The Weinsweig daughters, Zoie and Annabella, have a Jack & Jill suite at one end of the upstairs hall; at the other end is Tammi’s oasis. In between is son Noah’s bedroom and a suite reserved for Tammi’s other sons when they visit. Just off the upper landing, an outdoor deck overlooks a pool and provides an even better view of the river. From here, you see another architectural feature: the rock roof on each flat section of the home.


It’s a technologically smart home as well. One control, installed by Proctorville-based diamond design, LLC, manages 90 percent of the home’s electrical features including lighting, alarm system, heating and cooling and even the television sets. Bathroom floors are heated and designed to automatically increase the temperature as needed.

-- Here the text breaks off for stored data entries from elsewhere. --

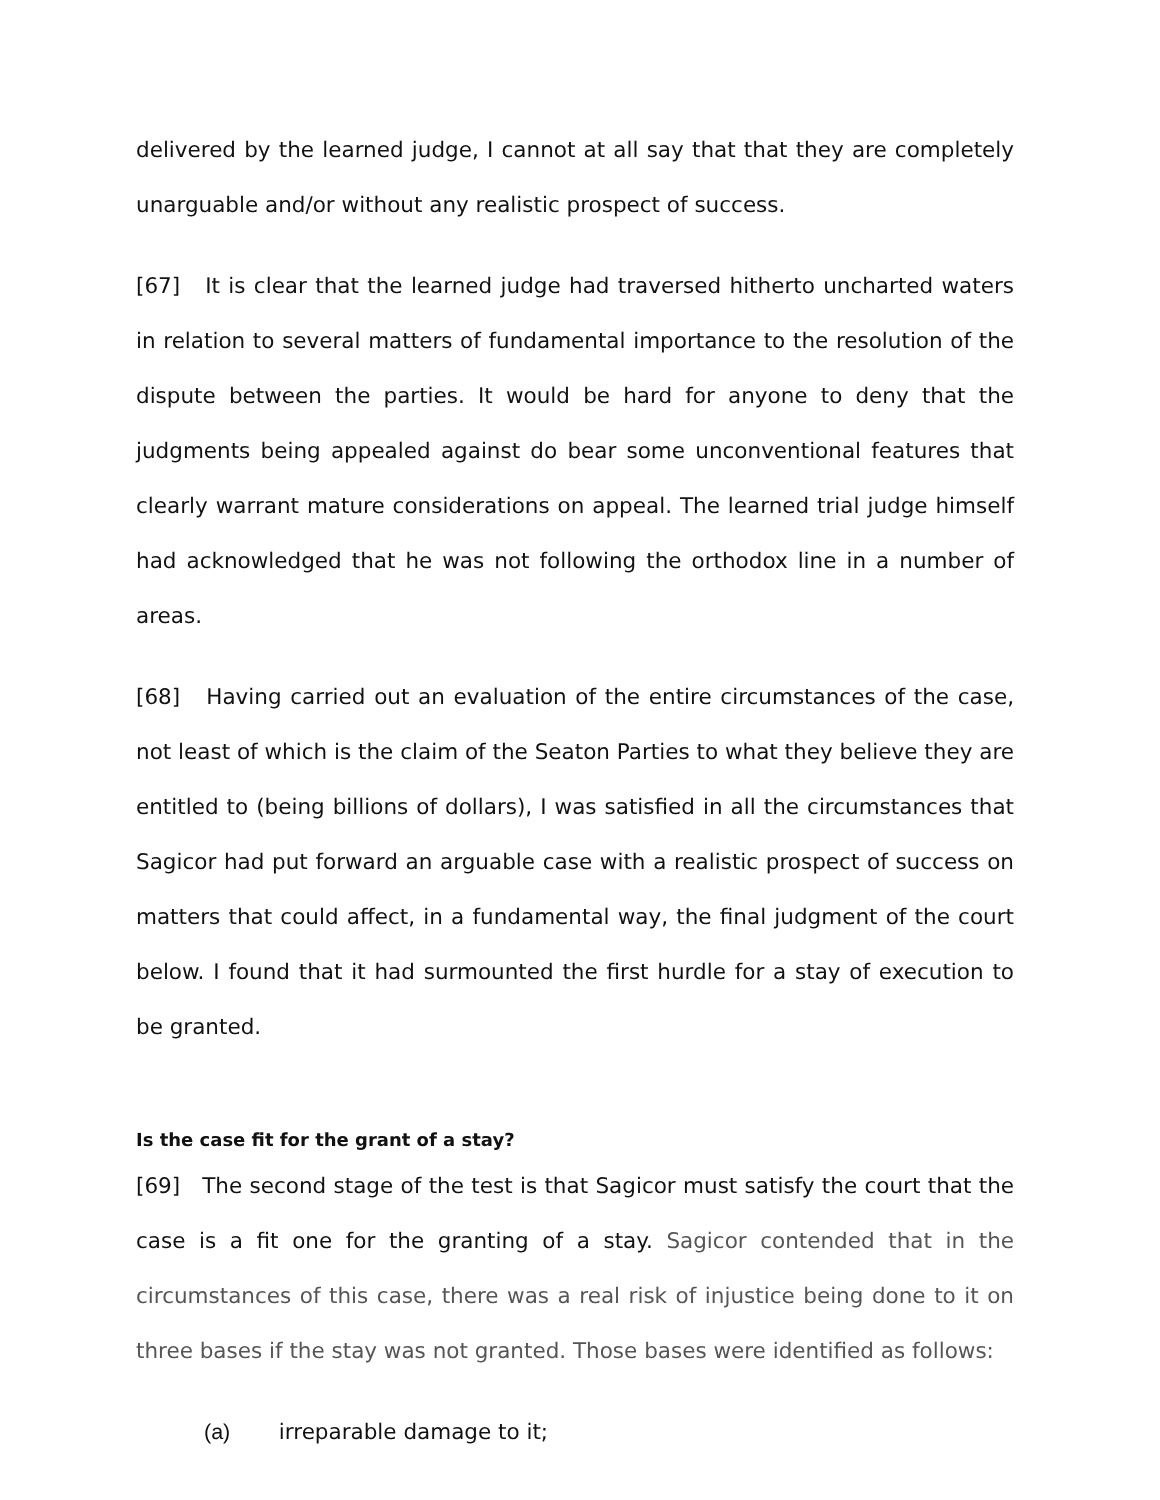delivered by the learned judge, I cannot at all say that that they are completely unarguable and/or without any realistic prospect of success.
[67] It is clear that the learned judge had traversed hitherto uncharted waters in relation to several matters of fundamental importance to the resolution of the dispute between the parties. It would be hard for anyone to deny that the judgments being appealed against do bear some unconventional features that clearly warrant mature considerations on appeal. The learned trial judge himself had acknowledged that he was not following the orthodox line in a number of areas.
[68] Having carried out an evaluation of the entire circumstances of the case, not least of which is the claim of the Seaton Parties to what they believe they are entitled to (being billions of dollars), I was satisfied in all the circumstances that Sagicor had put forward an arguable case with a realistic prospect of success on matters that could affect, in a fundamental way, the final judgment of the court below. I found that it had surmounted the first hurdle for a stay of execution to be granted.
Is the case fit for the grant of a stay?
[69] The second stage of the test is that Sagicor must satisfy the court that the case is a fit one for the granting of a stay. Sagicor contended that in the circumstances of this case, there was a real risk of injustice being done to it on three bases if the stay was not granted. Those bases were identified as follows:
(a) irreparable damage to it;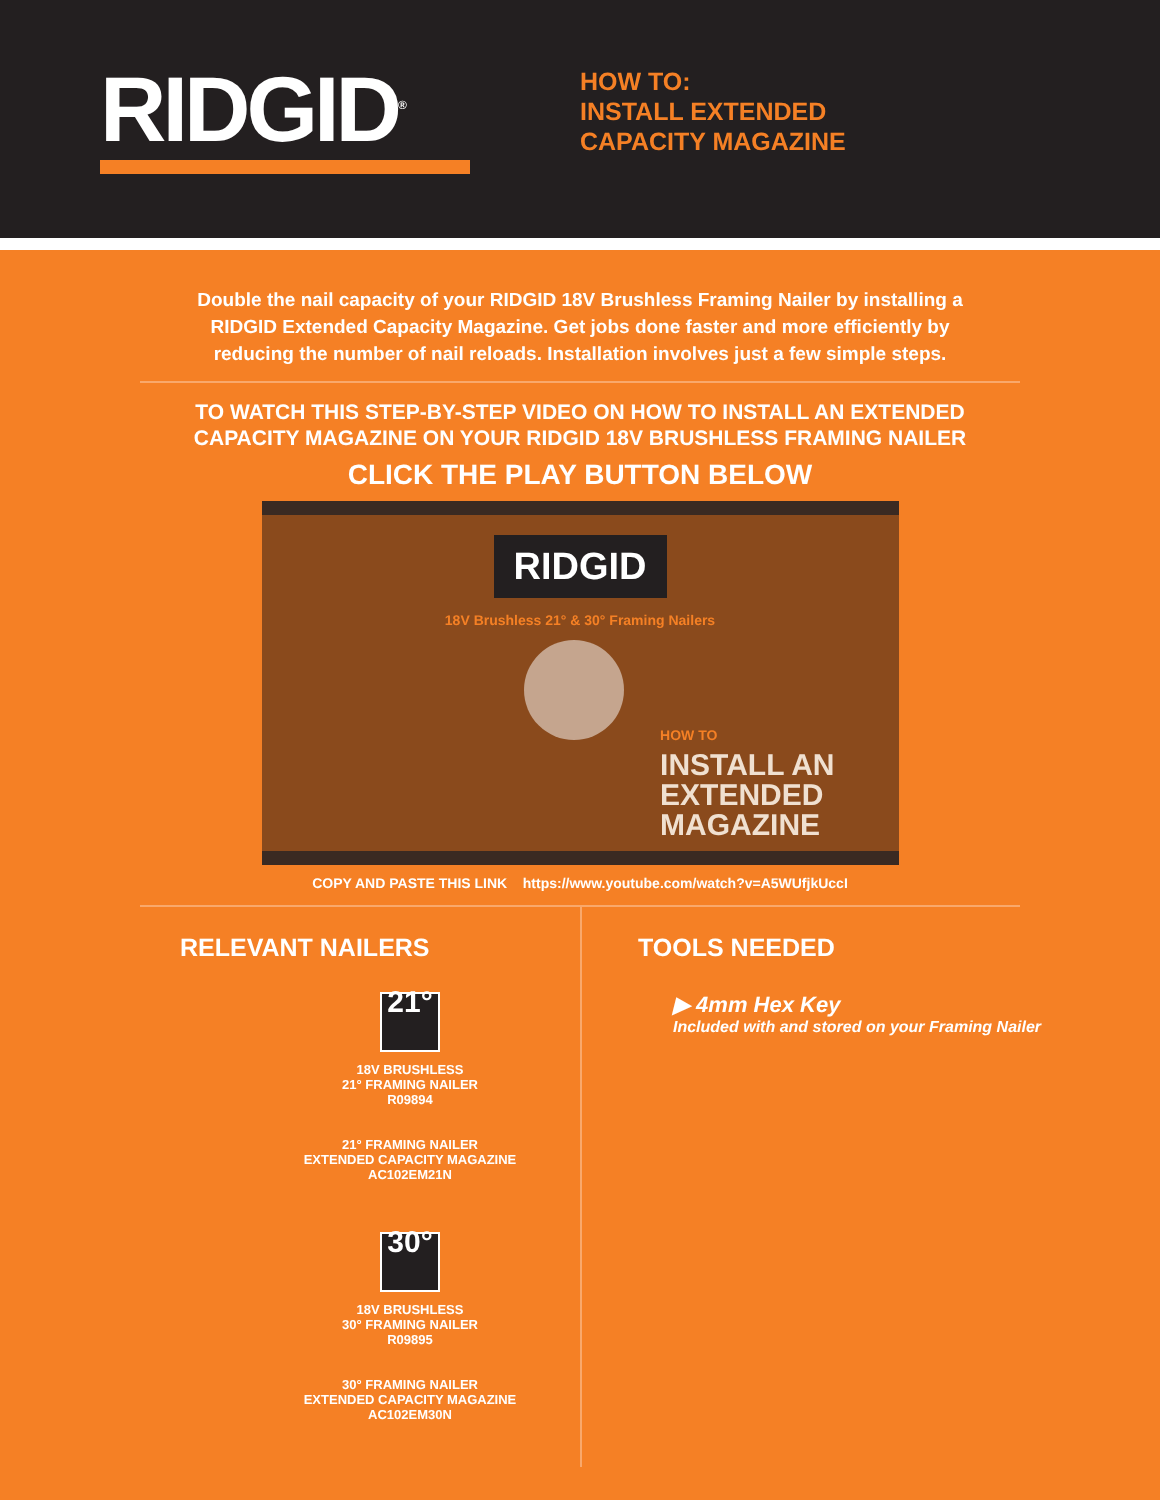RIDGID<sup>®</sup>
HOW TO:
INSTALL EXTENDED
CAPACITY MAGAZINE
Double the nail capacity of your RIDGID 18V Brushless Framing Nailer by installing a RIDGID Extended Capacity Magazine. Get jobs done faster and more efficiently by reducing the number of nail reloads. Installation involves just a few simple steps.
TO WATCH THIS STEP-BY-STEP VIDEO ON HOW TO INSTALL AN EXTENDED
CAPACITY MAGAZINE ON YOUR RIDGID 18V BRUSHLESS FRAMING NAILER
CLICK THE PLAY BUTTON BELOW
RIDGID
18V Brushless 21° & 30° Framing Nailers
HOW TO
INSTALL AN
EXTENDED
MAGAZINE
COPY AND PASTE THIS LINK https://www.youtube.com/watch?v=A5WUfjkUccI
RELEVANT NAILERS
21°
18V BRUSHLESS
21° FRAMING NAILER
R09894
21° FRAMING NAILER
EXTENDED CAPACITY MAGAZINE
AC102EM21N
30°
18V BRUSHLESS
30° FRAMING NAILER
R09895
30° FRAMING NAILER
EXTENDED CAPACITY MAGAZINE
AC102EM30N
TOOLS NEEDED
▶ 4mm Hex Key
Included with and stored on your Framing Nailer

The spectacular design isn’t confined to the inside. Behind the home a 25 by 50 foot black lagoon pebblecrete pool with attached spa stretches toward a pool house. An automatic cover protects the pool at the touch of a button. As the pool was being built, David, who had originally wanted a lap pool, convinced the builders to place several glass crystals in the bottom creating one disguised swim lane. On the surrounding patio, an outdoor fireplace complements the fireplace inside.


Since David Weinsweig lived in his dream home for only a year before his untimely death, Tammi planned the interior décor to give her family the feeling of relaxation and joy. Nevertheless, the unusual design is still a testimony to their shared vision of bringing a little bit of Israel back to Appalachia.